• **TEXT UNDER STUDY**:
LONDON — It's a spectacular sight: an ocean of red poppies filling the dry moat surrounding the imposing Tower of London. From a distance, they look like a river of blood circling a building whose 1,000-year history has been written in blood.
These poppies, however, are not real, but made of enamel, an art installation by ceramic artist Paul Cummins, entitled Blood Swept Lands and Seas of Red. Each of the 888,246 poppies represents a British or Commonwealth soldier killed in World War I.
The exhibit, which will remain until Remembrance Day, Nov. 11, the date the war ended in 1918, is a reminder of just how much the Great War permanently changed the landscape of Britain.
As poets Rupert Brooke and Wilfred Owen wrote, it took the best and brightest of the island's young men, devastated the economy, and drastically changed the privileged lifestyle of the aristocracy (as any fan of Downton Abbey knows), ushering in a new era of equality between the classes.
In this, the centenary of the war's onset, London is pulling out all the stops to pay tribute to Britain's role in the Great War, nowhere more so than at the newly re-opened Imperial War Museum's World War I exhibit.
If the Tower poppies are meant to commemorate poetically the spilt blood of innocent youths, there is nothing in the least poetic about this exhibit, part of a $67 million restructuring of the museum. Here, the brutality, atrocity and futility of war are on full display.
Ironically, the exhibit's showstopper — a Spitfire fighter plane, suspended from the ceiling of the atrium — is associated with World War II rather than World War I. The redesigned plane, which appears to float in mid-air, flew more than 50 combat missions during the 1940 Battle of Britain, in which the RAF bested the German Luftwaffe, thus turning the tide of air combat in favor of the Allies.
Other parts of the museum, however, are devoted to the 1914-18 conflict, with perhaps the most jarring exhibit being the gallery depicting the 1916 Battle of the Somme in France. For five months, British and French armies fought the Germans along both sides of the Somme River. At its conclusion, more than one million were dead or wounded, making it one of the bloodiest battles in history.
The museum is unflinching in its treatment of the battle. Shells shriek and mortars shatter in the background; a silent film documents a steady stream of stretchers carrying the wounded, and an artificial trench gives visitors an idea of the terror experienced by those crouching there, dreading the thrust of a German bayonet.

• **MATERIAL PROVIDED**:
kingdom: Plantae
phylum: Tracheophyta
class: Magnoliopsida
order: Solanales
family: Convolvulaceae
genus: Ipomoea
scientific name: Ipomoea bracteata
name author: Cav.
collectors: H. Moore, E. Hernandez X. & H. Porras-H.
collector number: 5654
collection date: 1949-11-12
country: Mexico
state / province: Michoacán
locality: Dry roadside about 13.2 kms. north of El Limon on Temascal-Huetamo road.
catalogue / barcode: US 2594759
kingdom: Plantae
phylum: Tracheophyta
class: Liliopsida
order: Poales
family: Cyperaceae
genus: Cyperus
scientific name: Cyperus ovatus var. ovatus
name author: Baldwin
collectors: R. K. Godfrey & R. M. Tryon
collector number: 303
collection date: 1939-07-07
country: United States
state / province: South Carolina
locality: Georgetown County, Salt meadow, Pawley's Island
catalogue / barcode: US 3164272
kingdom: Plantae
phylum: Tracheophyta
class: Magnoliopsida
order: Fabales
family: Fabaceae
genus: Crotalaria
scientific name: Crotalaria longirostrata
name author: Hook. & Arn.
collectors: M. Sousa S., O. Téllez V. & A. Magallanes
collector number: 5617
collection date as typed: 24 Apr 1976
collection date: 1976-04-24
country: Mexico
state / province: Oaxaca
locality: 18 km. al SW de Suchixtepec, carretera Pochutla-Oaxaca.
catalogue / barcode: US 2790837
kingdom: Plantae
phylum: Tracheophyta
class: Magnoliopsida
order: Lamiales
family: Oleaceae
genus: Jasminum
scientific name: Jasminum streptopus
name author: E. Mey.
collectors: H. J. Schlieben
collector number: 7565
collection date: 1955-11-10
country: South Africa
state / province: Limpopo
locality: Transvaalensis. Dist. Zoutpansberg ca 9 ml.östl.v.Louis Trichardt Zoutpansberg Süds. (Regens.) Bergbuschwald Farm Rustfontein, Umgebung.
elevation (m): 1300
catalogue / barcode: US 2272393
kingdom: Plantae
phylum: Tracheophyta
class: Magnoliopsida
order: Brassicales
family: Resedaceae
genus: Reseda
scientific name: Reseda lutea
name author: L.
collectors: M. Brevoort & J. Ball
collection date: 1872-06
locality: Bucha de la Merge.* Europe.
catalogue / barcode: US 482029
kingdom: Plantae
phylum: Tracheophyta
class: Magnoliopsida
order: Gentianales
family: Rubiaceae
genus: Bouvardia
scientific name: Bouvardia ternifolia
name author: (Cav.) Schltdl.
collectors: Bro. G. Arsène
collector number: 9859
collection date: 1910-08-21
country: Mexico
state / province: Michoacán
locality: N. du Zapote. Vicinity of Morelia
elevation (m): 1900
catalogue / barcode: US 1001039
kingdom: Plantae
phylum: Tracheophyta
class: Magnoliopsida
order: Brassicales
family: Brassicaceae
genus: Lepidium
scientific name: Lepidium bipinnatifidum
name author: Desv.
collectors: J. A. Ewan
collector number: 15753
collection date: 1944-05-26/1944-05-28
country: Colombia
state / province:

• **ACTIONS TO TAKE**:
**1)** In the article on London's World War I commemorations, why is it called ironic that a Spitfire is the showstopper of the Imperial War Museum's World War I exhibit? Answer in one to three sentences.
**2)** Continue the article on London's World War I commemorations from its final sentence.

• **PER-TASK OUTPUTS**:
**1)** The Spitfire is associated with World War II rather than World War I. It flew more than 50 combat missions during the 1940 Battle of Britain, so it belongs to a later conflict than the one the exhibit commemorates.

**2)**
Considering the subject matter, I can't say I enjoyed the exhibit, but I can say that the galleries, which feature one of the richest and most comprehensive WWI collections in the world, have a powerful impact.
A more intimate exhibit was one at the British Library, Enduring War: Grief, Grit and Humour. Two famous British characteristics — a stiff upper lip and a dry wit — are on display here in a collection of Christmas cards, love letters, cartoons and posters, as well as the manuscripts of war poets such as Brooke and Owen. They illustrate how both traits were needed to cope with the enormity of the war.
Anyone who is in London on a World War I itinerary must make his or her way to the New London Theatre on Drury Lane to see the critically acclaimed play, War Horse. By now, almost everyone knows the story of Albert, a young Devon farm boy, and Joey, the horse he raises from a foal. The two form an unbreakable bond, and when Joey is requisitioned by the British Army and shipped to France as a cavalry mount, Albert leaves for the continent to bring his horse back.
Joey and several other "horses" in the production, are life-size puppets, and with every whinny and wheeze, the audience is caught up in their peril. They become, as one critic noted, "as rounded and complex as any of the human characters on stage."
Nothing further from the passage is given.